Exercise brief>
Print exactly the first lines of the records. Stop after the line containing "middle pip: (401, 312)", and leave every picture out.

(The data Opens)

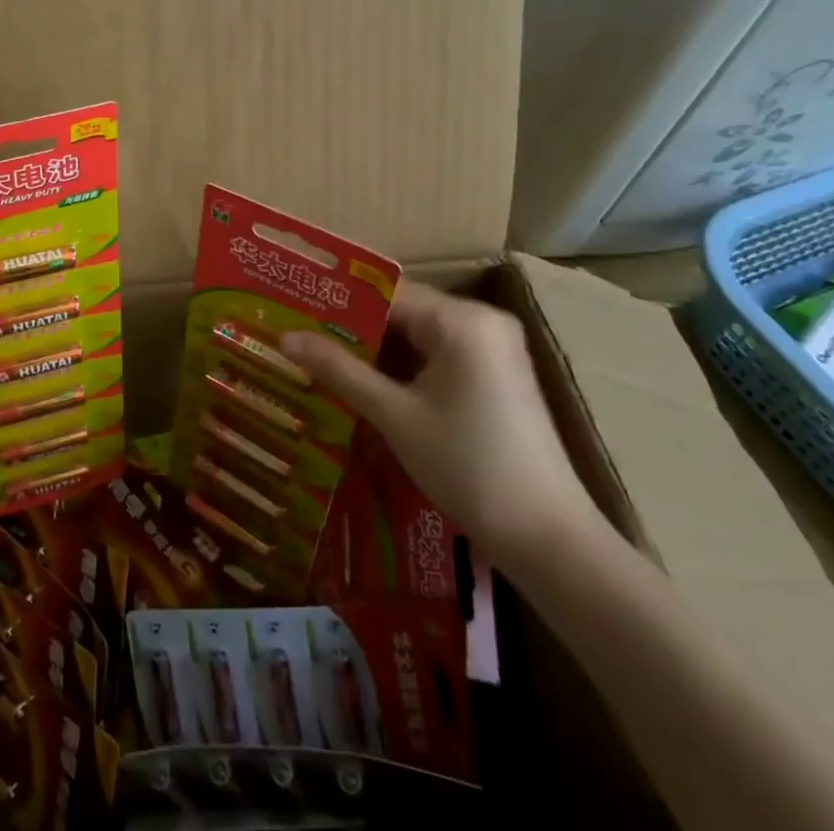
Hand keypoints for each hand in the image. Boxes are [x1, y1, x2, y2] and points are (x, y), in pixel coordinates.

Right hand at [283, 280, 602, 572]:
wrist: (549, 539)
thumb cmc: (468, 467)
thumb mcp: (394, 416)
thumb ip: (339, 370)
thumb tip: (284, 337)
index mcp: (461, 320)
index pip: (384, 294)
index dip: (336, 303)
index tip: (293, 311)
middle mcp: (481, 321)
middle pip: (401, 312)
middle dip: (351, 328)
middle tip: (298, 337)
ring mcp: (492, 348)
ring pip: (416, 335)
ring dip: (374, 350)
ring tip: (318, 357)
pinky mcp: (495, 374)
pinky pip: (436, 354)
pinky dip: (401, 367)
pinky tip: (362, 382)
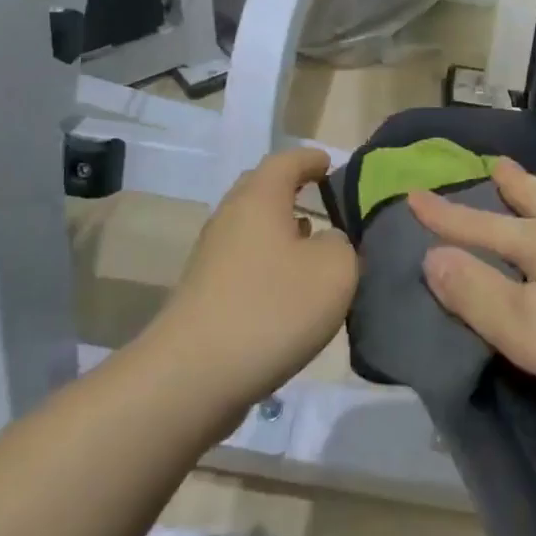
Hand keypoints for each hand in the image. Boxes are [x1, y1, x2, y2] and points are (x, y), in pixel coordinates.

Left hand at [152, 148, 356, 407]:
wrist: (193, 376)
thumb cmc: (271, 308)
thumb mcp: (334, 270)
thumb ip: (342, 245)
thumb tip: (328, 243)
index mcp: (259, 198)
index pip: (286, 160)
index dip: (311, 159)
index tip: (331, 164)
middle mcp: (230, 217)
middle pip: (261, 189)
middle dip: (292, 190)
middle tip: (322, 199)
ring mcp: (212, 256)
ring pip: (252, 228)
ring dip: (282, 230)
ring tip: (313, 243)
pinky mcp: (205, 292)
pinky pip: (245, 260)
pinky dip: (269, 262)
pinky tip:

(The data Closes)

Response to the exercise>
Hand keypoints for each hand in the image. Boxes are [x1, y1, x2, y2] and points are (x, y), in pixel coordinates.

Right hand at [283, 280, 602, 572]:
wrist: (549, 539)
thumb cmc: (468, 467)
thumb mcp: (394, 416)
thumb ip: (339, 370)
thumb tip: (284, 337)
index mcp: (461, 320)
index pip: (384, 294)
index dip: (336, 303)
index tip: (293, 311)
middle mcp: (481, 321)
middle pip: (401, 312)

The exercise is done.